TASK INPUTS START

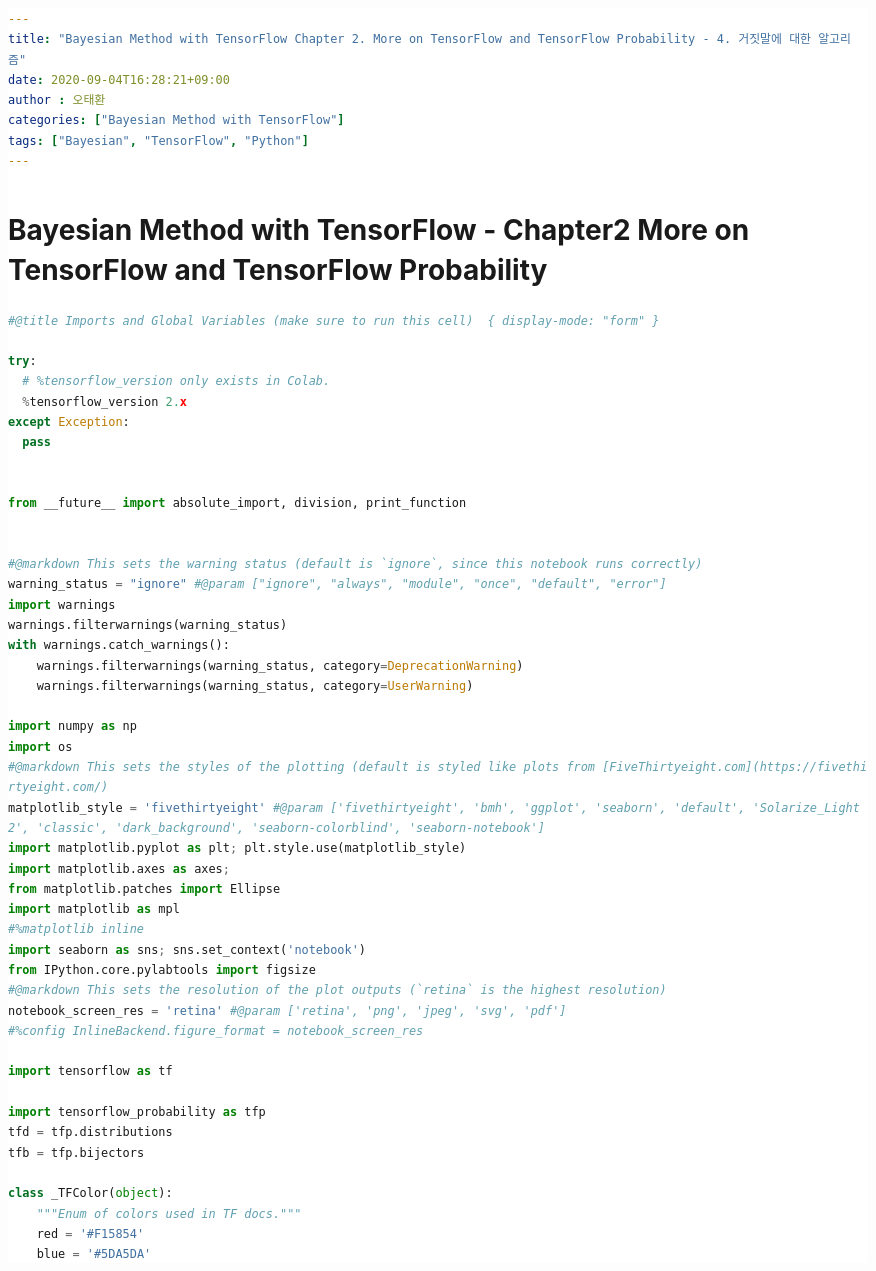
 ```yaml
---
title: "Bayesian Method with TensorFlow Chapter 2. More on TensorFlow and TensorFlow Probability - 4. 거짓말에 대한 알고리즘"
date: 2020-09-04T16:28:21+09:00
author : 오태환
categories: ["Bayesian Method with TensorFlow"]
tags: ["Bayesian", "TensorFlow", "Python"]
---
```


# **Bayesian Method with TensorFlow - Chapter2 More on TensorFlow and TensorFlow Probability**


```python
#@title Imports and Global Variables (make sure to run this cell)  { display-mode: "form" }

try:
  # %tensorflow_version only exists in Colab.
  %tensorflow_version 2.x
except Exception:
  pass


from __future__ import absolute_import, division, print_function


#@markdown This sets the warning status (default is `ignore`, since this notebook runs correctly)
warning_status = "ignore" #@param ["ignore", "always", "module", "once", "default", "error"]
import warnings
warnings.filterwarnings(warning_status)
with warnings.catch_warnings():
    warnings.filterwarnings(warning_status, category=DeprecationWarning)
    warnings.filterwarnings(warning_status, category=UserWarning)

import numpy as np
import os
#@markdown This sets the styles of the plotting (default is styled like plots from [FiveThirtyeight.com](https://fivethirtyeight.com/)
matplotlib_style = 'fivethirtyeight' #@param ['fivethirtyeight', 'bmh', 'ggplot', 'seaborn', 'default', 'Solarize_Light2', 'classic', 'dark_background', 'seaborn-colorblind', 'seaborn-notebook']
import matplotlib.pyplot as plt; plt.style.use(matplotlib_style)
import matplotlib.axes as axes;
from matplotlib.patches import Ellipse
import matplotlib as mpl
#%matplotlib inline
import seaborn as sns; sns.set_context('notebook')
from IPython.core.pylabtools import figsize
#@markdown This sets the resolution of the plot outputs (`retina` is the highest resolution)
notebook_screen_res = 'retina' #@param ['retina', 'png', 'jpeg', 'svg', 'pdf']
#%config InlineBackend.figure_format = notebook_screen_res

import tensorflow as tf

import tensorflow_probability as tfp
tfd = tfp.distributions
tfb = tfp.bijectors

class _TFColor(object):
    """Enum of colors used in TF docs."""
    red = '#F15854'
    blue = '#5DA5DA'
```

TASK INPUTS END

> WHAT NEEDS TO BE DONE
Work out how many lines in the material above hold the string "category", and reply with the number only.

> YOUR RESPONSE
2